Life goals for past generations seemed to be a cut-and-dry version of grow up, get a job and buy a home. For the millenial generation, however, most would rather spend time and money traveling the world than purchase a place of their own, according to a new study from Airbnb.
The peer-to-peer homestay company (which, admittedly, may have a little vested interest here) surveyed people ages 18 to 35 in the United States, United Kingdom and China about their attitudes and priorities regarding travel. In all three countries, millennials ranked travel higher in importance than buying a home.
Millennials are already known as a social, connected generation looking to broaden their horizons, and the study is further evidence that the majority of millennials seem to care more about spending money on experiences than possessions.
According to a White House report from 2014, millennials are less likely to actually own a home than young adults of earlier generations, and the probability of owning a home for those ages 18 to 34 has been dropping since 1980.
While buying a home doesn't seem to be part of the millennial identity, over 70 percent of millennials surveyed in the Airbnb study reported that travel is an integral part of who they are.
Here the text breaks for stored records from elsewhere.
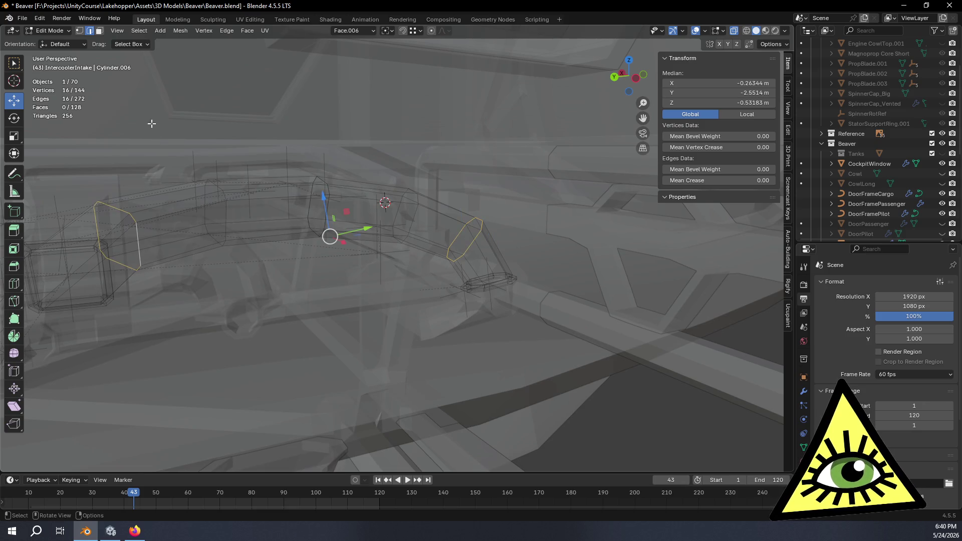
click(140, 31)
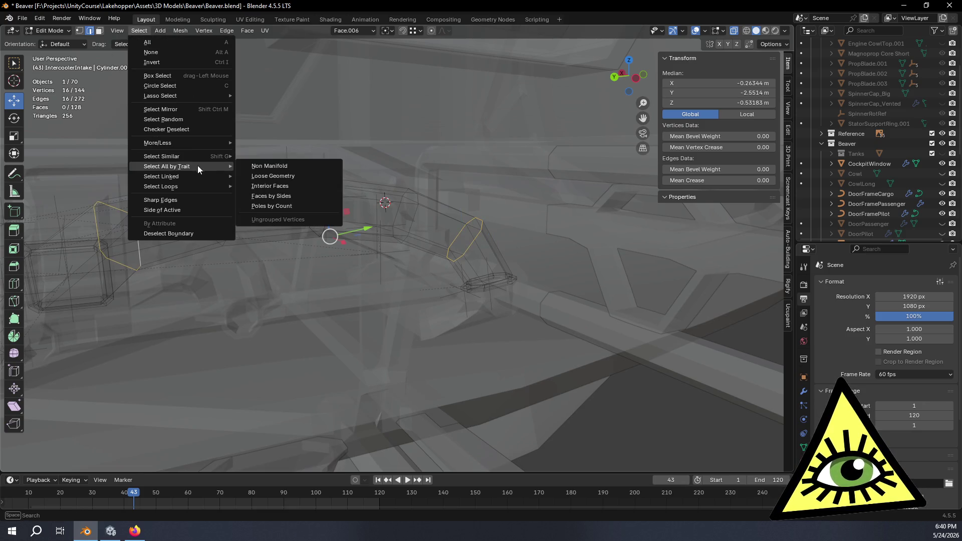
mouse_move(188, 188)
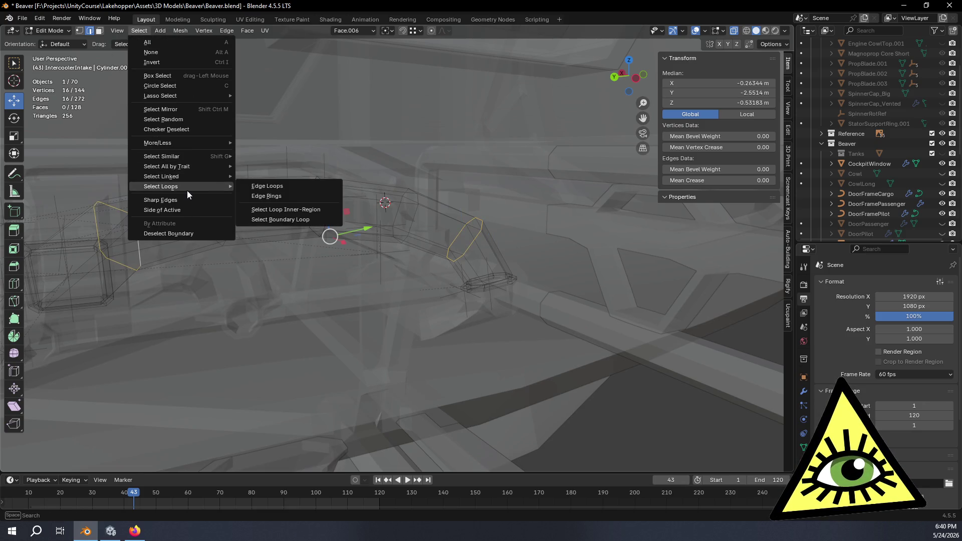
click(292, 213)
middle_drag(293, 213, 268, 211)
key(x)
In fact, it's so important that, in the United Kingdom, travel is even more of a priority than paying off student debt. (Though in the United States, where the average student loan debt per person is around $37,000, the priorities are about equal.)
Millennials aren't looking to spend on more generic travel experiences like tour packages, either. According to the study, they seek something more personal and adventurous, with over 80 percent of those surveyed reporting that they prefer "unique travel experiences" where they can "live like the locals do."
Very handy results for Airbnb, indeed, but also very telling of the nomadic millennial generation.